- _Your assignment_:
How many lines of the data include the string "officer"? State that number alone.

Page-level text extractions:
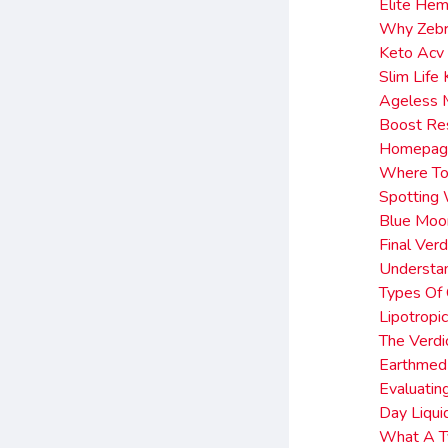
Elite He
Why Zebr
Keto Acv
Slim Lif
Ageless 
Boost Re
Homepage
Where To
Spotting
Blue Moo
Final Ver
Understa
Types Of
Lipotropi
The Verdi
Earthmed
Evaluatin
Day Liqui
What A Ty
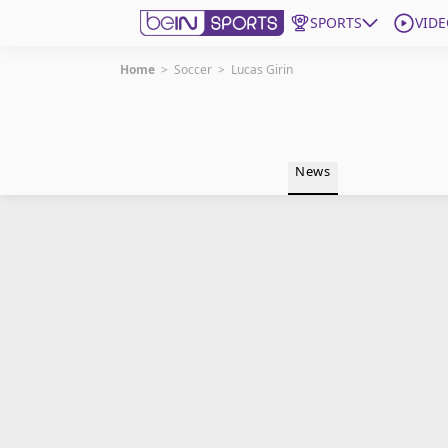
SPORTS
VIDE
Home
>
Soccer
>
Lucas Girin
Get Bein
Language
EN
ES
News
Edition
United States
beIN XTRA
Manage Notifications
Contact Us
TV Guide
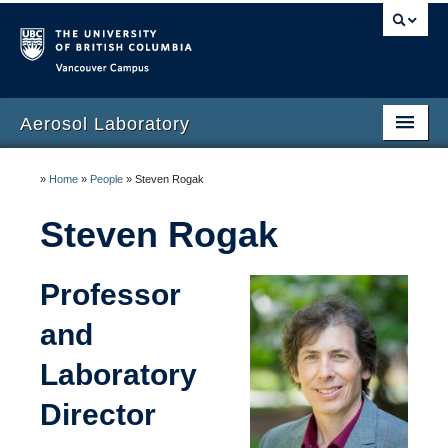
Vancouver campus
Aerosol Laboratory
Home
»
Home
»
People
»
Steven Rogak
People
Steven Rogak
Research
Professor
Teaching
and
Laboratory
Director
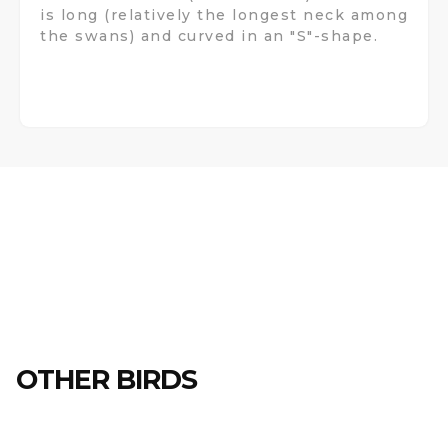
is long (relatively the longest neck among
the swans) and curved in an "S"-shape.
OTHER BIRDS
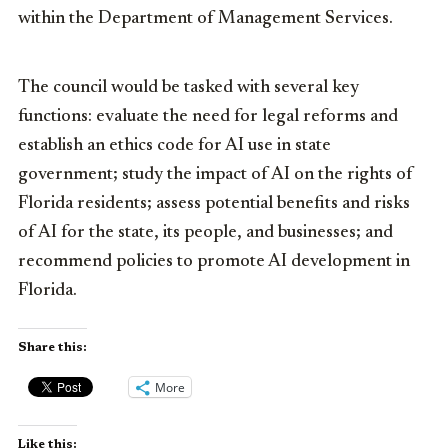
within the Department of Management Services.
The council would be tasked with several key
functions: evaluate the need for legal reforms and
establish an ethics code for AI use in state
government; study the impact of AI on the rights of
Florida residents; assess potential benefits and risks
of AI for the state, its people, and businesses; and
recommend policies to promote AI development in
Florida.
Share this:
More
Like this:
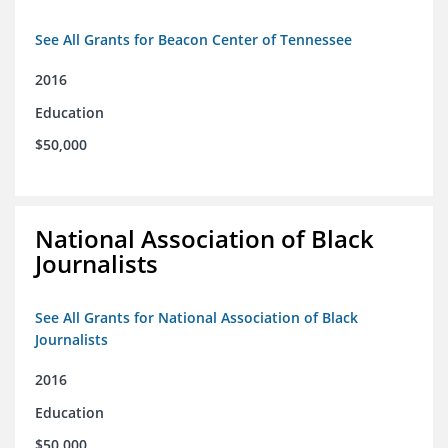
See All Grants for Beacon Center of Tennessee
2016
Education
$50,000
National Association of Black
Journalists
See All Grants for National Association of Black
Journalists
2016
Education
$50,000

...

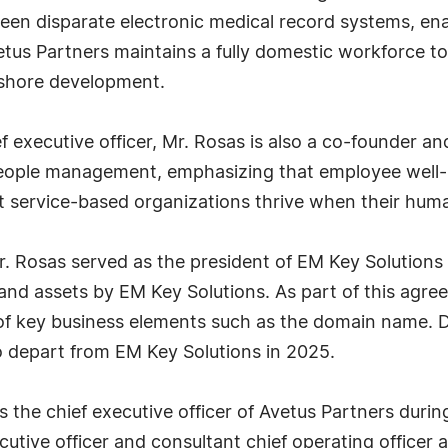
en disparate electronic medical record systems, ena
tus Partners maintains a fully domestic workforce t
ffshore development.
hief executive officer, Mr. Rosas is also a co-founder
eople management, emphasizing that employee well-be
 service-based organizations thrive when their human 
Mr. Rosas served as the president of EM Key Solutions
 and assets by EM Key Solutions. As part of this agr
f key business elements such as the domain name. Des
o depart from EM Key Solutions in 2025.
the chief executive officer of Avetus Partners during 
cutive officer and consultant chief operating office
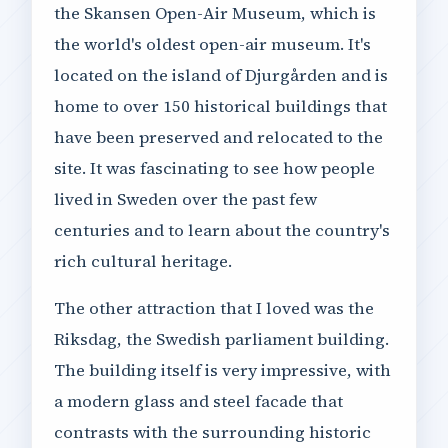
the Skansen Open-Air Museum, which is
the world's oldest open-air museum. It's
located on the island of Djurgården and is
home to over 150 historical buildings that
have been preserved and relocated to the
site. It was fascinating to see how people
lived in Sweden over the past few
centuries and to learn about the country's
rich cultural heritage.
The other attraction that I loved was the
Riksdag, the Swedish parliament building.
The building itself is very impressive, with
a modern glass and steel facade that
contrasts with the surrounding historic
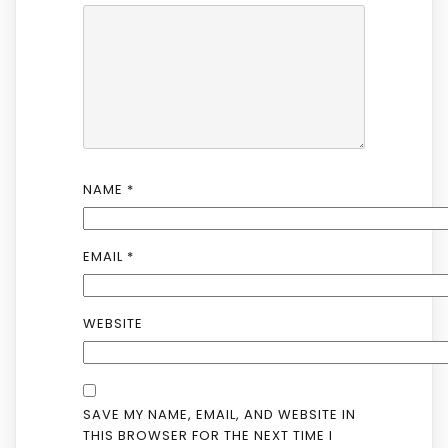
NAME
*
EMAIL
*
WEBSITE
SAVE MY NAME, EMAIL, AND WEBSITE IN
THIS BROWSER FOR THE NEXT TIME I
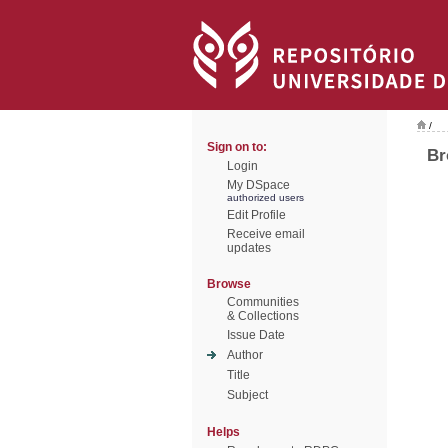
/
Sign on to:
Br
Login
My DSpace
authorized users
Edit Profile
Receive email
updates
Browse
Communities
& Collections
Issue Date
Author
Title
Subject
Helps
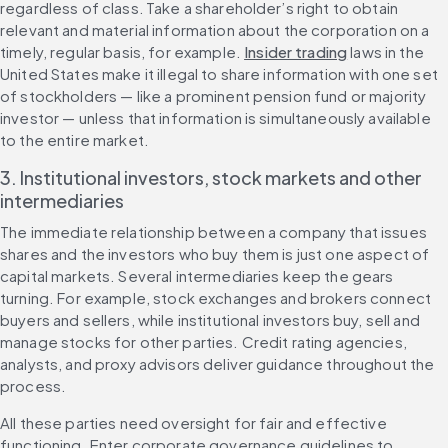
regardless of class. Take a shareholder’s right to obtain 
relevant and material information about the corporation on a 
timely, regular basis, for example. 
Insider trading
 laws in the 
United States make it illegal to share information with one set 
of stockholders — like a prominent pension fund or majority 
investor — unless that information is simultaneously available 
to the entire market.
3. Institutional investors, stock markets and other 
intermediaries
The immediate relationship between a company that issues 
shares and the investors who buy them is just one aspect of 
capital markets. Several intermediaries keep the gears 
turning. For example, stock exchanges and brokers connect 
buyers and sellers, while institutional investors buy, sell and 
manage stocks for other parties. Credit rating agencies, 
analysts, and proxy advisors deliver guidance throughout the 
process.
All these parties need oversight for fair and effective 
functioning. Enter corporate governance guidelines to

- _Result below_:
3